Я курила и мечтала оказаться (прямо сейчас, чудом) на Киевском вокзале, пройти через площадь и ничего не сказать наглой черноглазой цыганке, которая будет хватать меня за руку и обещать: все скажу, что было, все скажу, что будет…

 

Летом восемьдесят седьмого мне дали отпуск, и я, как обычно, поехала к своим.

Поезд пришел вечером, встретил меня отец, забрал сумку. Мы шагали привычной дорогой, мимо железнодорожной бани, мимо завода Дзержинского, мимо старых деревянных домов, с железной дороги доносился голос диспетчера. Отец курил на ходу. Я, конечно, спрашивала, как они. Он отвечал:

— Помаленьку.

Сумка у меня была тяжелая, с московскими гостинцами.

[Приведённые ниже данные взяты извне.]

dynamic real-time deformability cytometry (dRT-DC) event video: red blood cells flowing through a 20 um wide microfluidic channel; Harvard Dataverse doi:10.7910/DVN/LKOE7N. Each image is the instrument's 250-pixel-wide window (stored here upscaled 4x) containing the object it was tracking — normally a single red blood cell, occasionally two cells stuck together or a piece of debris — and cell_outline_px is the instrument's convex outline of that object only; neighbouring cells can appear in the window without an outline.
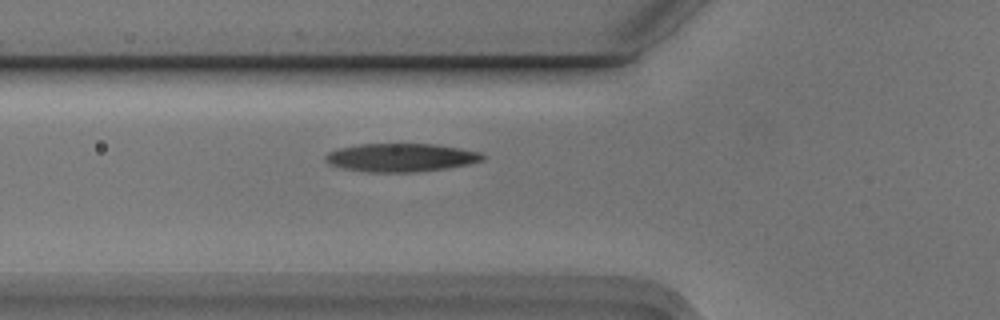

Конфеты, колбаса, сыр, индийский чай, кофе (арабика; я брала ее в чудесном «китайском» магазине на улице Кирова); маме я везла в подарок французские духи «Турбуленс» (достались в Марьинском универмаге), отцу — американские сигареты «Мальборо» (куплены в большом гастрономе «Новоарбатский» на Калининском проспекте), бабушке — давно обещанную кофемолку (уже не помню, где достала), соседке Валентине — коробку конфет «Ассорти» фабрики «Красный Октябрь» (взяла без очереди в «Елисее», успела перед закрытием). А Сереге я добыла джинсы финского производства (в магазине «Весна» на том же Калининском). Зарплата у меня тогда была неплохая — сто тридцать рублей плюс командировочные.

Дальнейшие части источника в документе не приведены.